Frou the Builder....can she fix it? Frou the builder.... YES SHE CAN!
I am proud to announce that last night, I drove myself to Ikea, browse through the entire two floors, filled a trolley with furnitures, ate some swedish meatballs, paid for the furnitures, load them into the car, drove home, unload them into my house and then sat on the floor and proceeded to erect a bookshelf, a bedside table and a table lamp. Everything in one night and all by myself!
[Echo: YES SHE CAN!]
BTW, for anyone interested to know, Ikea no longer provide free plastic bags. You either pay for them ($0.05) or lug everything yourself by hand.
Yes I know constructing Ikea furniture is not rocket science. In fact, it is seriously idiot-proof so long as you know the difference between a nail and your own hand. And lugging furnitures around is not the hard part either (Echo: "YES SHE'S STRONG!"). I am just particularly proud of the fact that I even bothered to buy furnitures at all. Especially unnecessary items like a frigging bookshelf.
The background to this is, I never own furnitures. I have been living out of my suitcase ever since I left (ok fine, kicked out) of home at 16 years old. My first ever piece of "furniture" is a 10cm thick mattress my mum bought for me before she uncaremoniously dumped me in a rented room 365km away from home. I slept on this same mattress for the next 2 years until the cheap cotton thingy inside disintegrated.
When I was studying in the UK, the only piece of household item I owned is an alarm clock. Everything else is rented, comes with the house, dumped on me, on loan or donated by sympathatic friends. I didn't do so badly, I thought. Somebody put a TV in my room for a couple of months. I even had a Playstation as well at one point. My lack of furnitures doesn't bother me because I wasn't home much. I was out partying.
When I moved back to KL to take the Bar exam, my rented room comes with only a crikety single bed (which by the way The Queen broke with her fat arse) so I reluctantly bought a table because I actually need to erm...study. The table stayed with me for the next 4 years. I believe it is now retired in Phillip's house in KL even though he annoyingly denied it. ("Phillip: I dunno what happen to that old thing. It is NOT yours. No no. Uh uh").
What possessed me to make that Ikea trip last night was a sudden realisation that dawned on me when I was sitting in my very very bare new room talking to myself. I don't know if anyone else does this too but I have a strange habit of sometimes pretending that I am "a-person-who-knows-better" so that I can nag at the real life lazy ass me who don't know.....any better, that is.
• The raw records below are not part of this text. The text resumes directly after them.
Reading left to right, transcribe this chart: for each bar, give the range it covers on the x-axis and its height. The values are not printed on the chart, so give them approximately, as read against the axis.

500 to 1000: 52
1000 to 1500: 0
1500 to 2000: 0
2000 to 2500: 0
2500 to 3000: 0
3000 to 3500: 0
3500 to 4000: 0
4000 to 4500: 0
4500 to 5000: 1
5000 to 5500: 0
'Frou-who-knows-better' was looking around the empty room that 'Frou-who-doesn't-know-any-better' just moved into and immediately felt a nag bubbling up her throat: "Goodness gracious me! Look at you! Why are you living like this? Do you know how old you are now? People your age are owning houses, cars, morgages, Gucci bags and what not. And what do you have? One bed and the same miserable alarm clock. You don't even have a frigging book shelf".
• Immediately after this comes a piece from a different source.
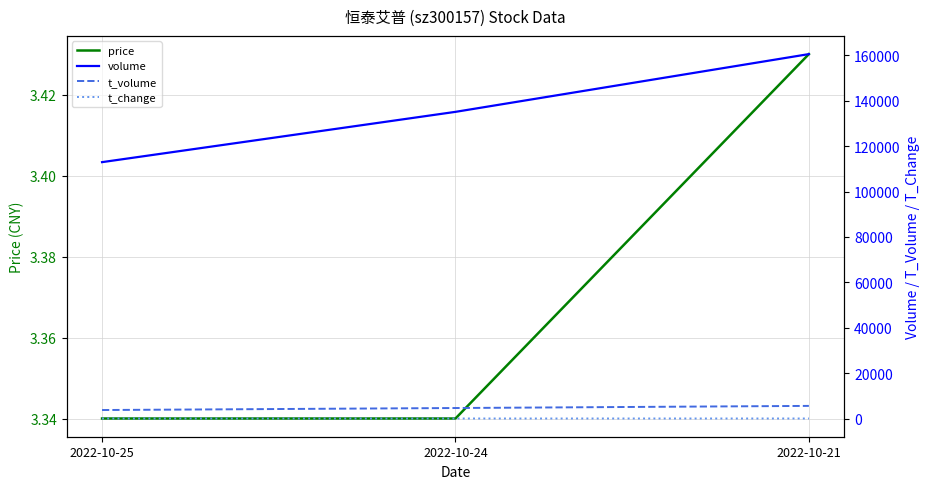

Between 2022-10-25 and 2022-10-21, which series saw the biggest shift?

volume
Hence explains the frigging bookshelf.
I sat admiring my new useless furnitures. They look the price I paid and their colors don't match. What is worst, I have absolutely nothing to put on that frigging bookshelf. At least the beside table holds my beers.
Nonetheless, I am smiling at my 'adult-ness'.
What's next? Diapers?
8 comments:
The Queen would like to clarify that the bed was not broken by my mignon arse. It was due to the previous tenant (ah-beng from JB) illcit activities.
Yes, he prep the bed up for failure but your questionable-sized arse was the final blow...
;P
I would also just like to say that Gucci is outdated and its moved on to Louis Vuitton dominating the material world. This is not my personal opinion. This is based on sales figures of luxury goods.
And,I suppose you think my arse is questionable because every time you look down at your chest, you are mortified with embarassment!
Next time you want to skip to Ikea and need some muscle, call me! I'll drink a vodka something or the other and watch you load the car. Heh. Pre-weekend drink tomorrow night?
Your Majesty - oi, dun poke fun! They comes as a whole package - small, cute and funny. Like the rest of me *silly grin*
Toe - You are bad for my gastric but what the heck. Ok, meet you tonight at u-know-where...
The only thing I own inside my room is my quilt and bed linens. I don't even have a freaking chair where I can sit while I surf the net. You're not that bad. ~milktea (te su su)
Hahahhah! I also use my bed as a table and chair as well :) Thanks for making me feel better abt my furniture-less self, tehsusu! :)
Dido's song "Life for Rent" comes to mind...
Btw Le Queen! Is that 'ah-beng from JB' subsequently Sue and I's landlord?